● ACTIVITY LIST:
#1 According to the post about the Game 5 watch party below, on what street corner was the rooftop located?
#2 In the post about the Game 5 watch party below, retype everything from "God Bless Jalen" down to "of said event.".
#3 Continue the post about the Game 5 watch party below, picking up after its last sentence.

● SOURCE DOCUMENT:
How Can You Not be Romantic About NYC?
God Bless Jalen Brunson
PSA: My first book, Young Money: A Field Guide to Wealth and Purpose in Your Twenties, is coming out on August 4th. It’s my culmination of five years of thoughts on making the most of the opportunity costs of your youth, before the current stage of life passes you by. Pre-order your copy below:
When you’re attending a “watch party” for a sporting event, it’s typically a good move to bring your own drinks, particularly when you’re a group of four dudes who vaguely-but-don’t-really know the hosts. Leeching off others’ drinks is a bit uncouth, particularly when you’re blowing up the gender ratio of said event.
Anyway, I attended a watch party for Game 5 of the NBA finals Saturday night on the rooftop of a friend of a sort-of-friend’s place on the corner of Perry Street and 7th Avenue, and, as a good guest should do, I grabbed a few crates of bottled aperol spritzes to contribute to the cause. Not that it was necessary; upon arrival I was greeted by a full bar, 20 pizzas, and, by the time the game started, ~150 of my closest friends. I have no idea if these hosts were hedge fund guys, NYC trust fund kids, or some combination of the two, but they put together a kick ass showing for the final chapter of a kick ass NBA finals that proved to be the first chapter of what has, thus far, been a kick ass summer in New York City.

● DATA EXCERPT:
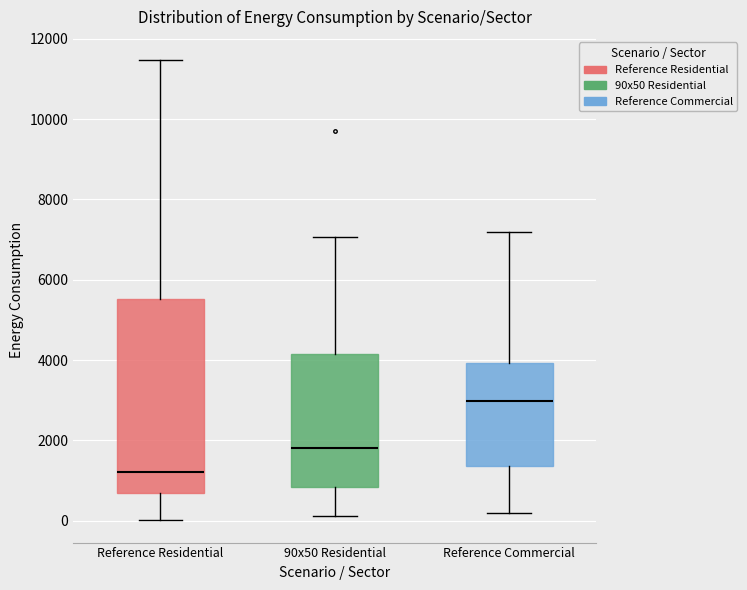

Comparing the boxes themselves (not the whiskers), which one is the tallest?

Reference Residential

● RESPONSES BY ITEM NUMBER:
#1 The corner of Perry Street and 7th Avenue.

#2
God Bless Jalen Brunson
PSA: My first book, Young Money: A Field Guide to Wealth and Purpose in Your Twenties, is coming out on August 4th. It’s my culmination of five years of thoughts on making the most of the opportunity costs of your youth, before the current stage of life passes you by. Pre-order your copy below:
When you’re attending a “watch party” for a sporting event, it’s typically a good move to bring your own drinks, particularly when you’re a group of four dudes who vaguely-but-don’t-really know the hosts. Leeching off others’ drinks is a bit uncouth, particularly when you’re blowing up the gender ratio of said event.

#3
Maybe I’m feeling a little sentimental, or maybe my brain is still a bit smooth after consuming four bottled aperol spritzes on said rooftop, a 24 oz canned Modelo in Brooklyn, an espresso martini in the speakeasy basement of some Chelsea bar called “Georgie’s,” and a Piña Colada I bought from a Puerto Rican vendor around 12:07 AM while a thousand similarly-inebriated 20-and-30-somethings, all taking advantage of their own prolonged adolescence, sang along to “Empire State of Mind” outside of Little Ruby’s, but God this place really is perfect.
If you spend too much time on social media (in particular, absorbing content with an especially right wing flair), you’ll be exposed to plenty of reasons that New York “sucks.” Here’s a few popular complaints:
I pay more in rent for my studio apartment on West 15th Street than half of my friends back home spend on their mortgages and taxes, Fox News told me that my mayor is a terrorist, the Roosevelt Hotel somehow became an immigrant asylum, and the dating pool of college-educated white folks around my age is just one multi-thousand person psuedo-situationship polycule of flippant hookups and chronic commitment issues.
But the complaints have one glaring omission: this place is the physical manifestation of “fun.”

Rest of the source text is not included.